═══ Extracted entries ═══

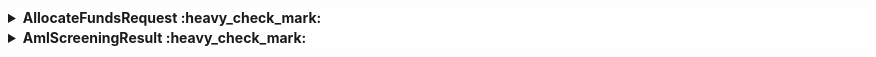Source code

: </details>

<details><summary>
  <strong id="allocatefundsrequest">
    AllocateFundsRequest :heavy_check_mark:
  </strong>
</summary></details>

<details>
<summary>
  <strong id="amlscreeningresult">
    AmlScreeningResult :heavy_check_mark:
  </strong>
</summary>
<br>

- The `AmlScreeningResult` contains 4 members.
- 20 total lines of source code.
- Approximately 9 lines of executable code.
- The highest cyclomatic complexity is 2 :heavy_check_mark:.

| Member kind | Line number | Maintainability index | Cyclomatic complexity | Depth of inheritance | Class coupling | Lines of source / executable code |
| :-: | :-: | :-: | :-: | :-: | :-: | :-: |
| Field | <a href='https://github.com/MyJetWallet/MyJetWallet.Fireblocks.Client/blob/master/src/MyJetWallet.Fireblocks.Client/ApiClients.cs#L8994' title='IDictionary<string, object> AmlScreeningResult._additionalProperties'>8,994</a> | 93 | 0 :heavy_check_mark: | 0 | 2 | 1 / 1 |
| Property | <a href='https://github.com/MyJetWallet/MyJetWallet.Fireblocks.Client/blob/master/src/MyJetWallet.Fireblocks.Client/ApiClients.cs#L8997' title='IDictionary<string, object> AmlScreeningResult.AdditionalProperties'>8,997</a> | 98 | 2 :heavy_check_mark: | 0 | 5 | 6 / 2 |
| Property | <a href='https://github.com/MyJetWallet/MyJetWallet.Fireblocks.Client/blob/master/src/MyJetWallet.Fireblocks.Client/ApiClients.cs#L8992' title='object AmlScreeningResult.Payload'>8,992</a> | 100 | 2 :heavy_check_mark: | 0 | 2 | 2 / 2 |
| Property | <a href='https://github.com/MyJetWallet/MyJetWallet.Fireblocks.Client/blob/master/src/MyJetWallet.Fireblocks.Client/ApiClients.cs#L8989' title='string AmlScreeningResult.Provider'>8,989</a> | 100 | 2 :heavy_check_mark: | 0 | 2 | 2 / 2 |
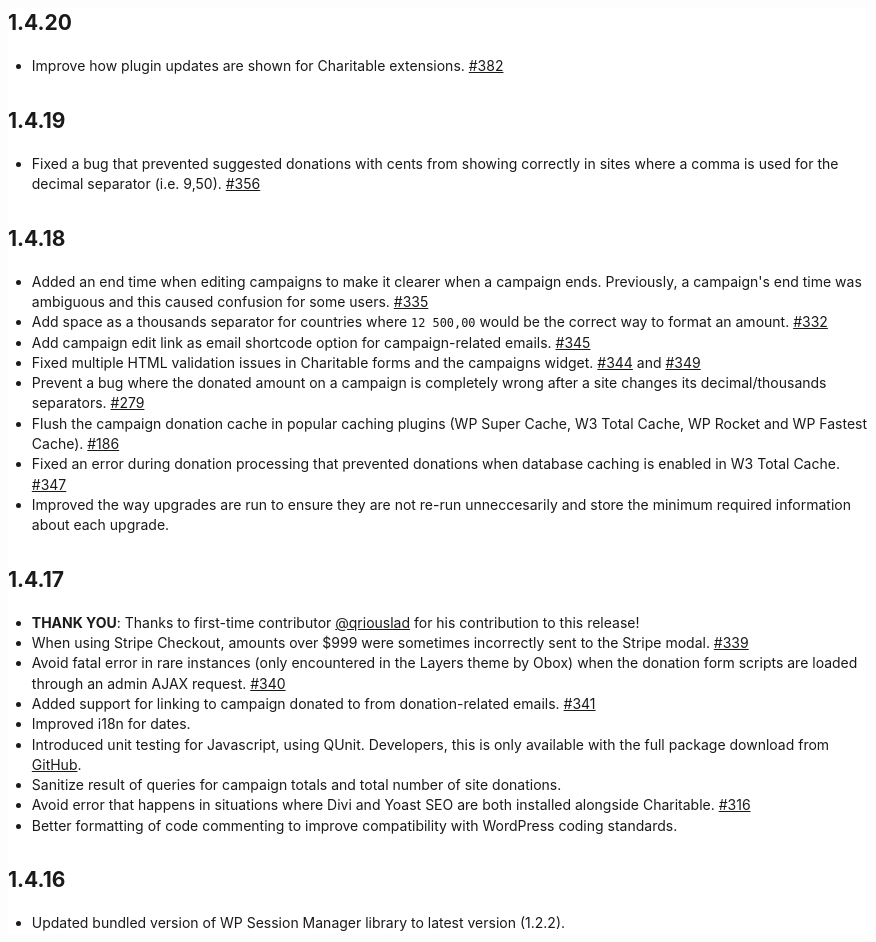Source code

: ## 1.4.20
* Improve how plugin updates are shown for Charitable extensions. [#382](https://github.com/Charitable/Charitable/issues/382)

## 1.4.19
* Fixed a bug that prevented suggested donations with cents from showing correctly in sites where a comma is used for the decimal separator (i.e. 9,50). [#356](https://github.com/Charitable/Charitable/issues/356)

## 1.4.18
* Added an end time when editing campaigns to make it clearer when a campaign ends. Previously, a campaign's end time was ambiguous and this caused confusion for some users. [#335](https://github.com/Charitable/Charitable/issues/335)
* Add space as a thousands separator for countries where `12 500,00` would be the correct way to format an amount. [#332](https://github.com/Charitable/Charitable/issues/332)
* Add campaign edit link as email shortcode option for campaign-related emails. [#345](https://github.com/Charitable/Charitable/issues/345)
* Fixed multiple HTML validation issues in Charitable forms and the campaigns widget. [#344](https://github.com/Charitable/Charitable/issues/344) and [#349](https://github.com/Charitable/Charitable/issues/349)
* Prevent a bug where the donated amount on a campaign is completely wrong after a site changes its decimal/thousands separators. [#279](https://github.com/Charitable/Charitable/issues/279)
* Flush the campaign donation cache in popular caching plugins (WP Super Cache, W3 Total Cache, WP Rocket and WP Fastest Cache). [#186](https://github.com/Charitable/Charitable/issues/186)
* Fixed an error during donation processing that prevented donations when database caching is enabled in W3 Total Cache. [#347](https://github.com/Charitable/Charitable/issues/347)
* Improved the way upgrades are run to ensure they are not re-run unneccesarily and store the minimum required information about each upgrade.

## 1.4.17
* **THANK YOU**: Thanks to first-time contributor [@qriouslad](https://github.com/qriouslad) for his contribution to this release!
* When using Stripe Checkout, amounts over $999 were sometimes incorrectly sent to the Stripe modal. [#339](https://github.com/Charitable/Charitable/issues/339)
* Avoid fatal error in rare instances (only encountered in the Layers theme by Obox) when the donation form scripts are loaded through an admin AJAX request. [#340](https://github.com/Charitable/Charitable/issues/340)
* Added support for linking to campaign donated to from donation-related emails. [#341](https://github.com/Charitable/Charitable/issues/341)
* Improved i18n for dates.
* Introduced unit testing for Javascript, using QUnit. Developers, this is only available with the full package download from [GitHub](github.com/Charitable/Charitable/).
* Sanitize result of queries for campaign totals and total number of site donations.
* Avoid error that happens in situations where Divi and Yoast SEO are both installed alongside Charitable. [#316](https://github.com/Charitable/Charitable/issues/316)
* Better formatting of code commenting to improve compatibility with WordPress coding standards.

## 1.4.16
* Updated bundled version of WP Session Manager library to latest version (1.2.2).
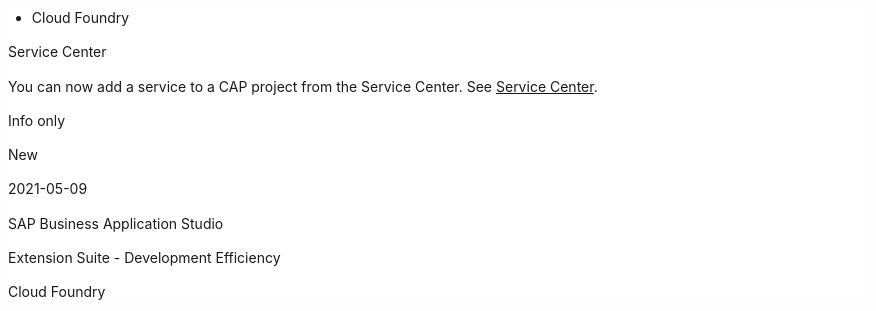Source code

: -   Cloud Foundry



</td>
<td valign="top">

Service Center



</td>
<td valign="top">

You can now add a service to a CAP project from the Service Center. See [Service Center](https://help.sap.com/products/SAP%20Business%20Application%20Studio/9d1db9835307451daa8c930fbd9ab264/1e8ec75c9c784b51a91c7370f269ff98.html?locale=en-US&version=Cloud).



</td>
<td valign="top">

Info only



</td>
<td valign="top">

New



</td>
<td valign="top">

2021-05-09



</td>
</tr>
<tr>
<td valign="top">

 SAP Business Application Studio 



</td>
<td valign="top">

Extension Suite - Development Efficiency



</td>
<td valign="top">

Cloud Foundry



</td>
<td valign="top">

═══

# Assignment:
Of the lines above, output exactly those from the line bearing "contains 4 members." through the line bearing "object> AmlScreeningResult.AdditionalProperties'>8,997</a> |", inclusive.

# Reply to the task:
- The `AmlScreeningResult` contains 4 members.
- 20 total lines of source code.
- Approximately 9 lines of executable code.
- The highest cyclomatic complexity is 2 :heavy_check_mark:.

| Member kind | Line number | Maintainability index | Cyclomatic complexity | Depth of inheritance | Class coupling | Lines of source / executable code |
| :-: | :-: | :-: | :-: | :-: | :-: | :-: |
| Field | <a href='https://github.com/MyJetWallet/MyJetWallet.Fireblocks.Client/blob/master/src/MyJetWallet.Fireblocks.Client/ApiClients.cs#L8994' title='IDictionary<string, object> AmlScreeningResult._additionalProperties'>8,994</a> | 93 | 0 :heavy_check_mark: | 0 | 2 | 1 / 1 |
| Property | <a href='https://github.com/MyJetWallet/MyJetWallet.Fireblocks.Client/blob/master/src/MyJetWallet.Fireblocks.Client/ApiClients.cs#L8997' title='IDictionary<string, object> AmlScreeningResult.AdditionalProperties'>8,997</a> | 98 | 2 :heavy_check_mark: | 0 | 5 | 6 / 2 |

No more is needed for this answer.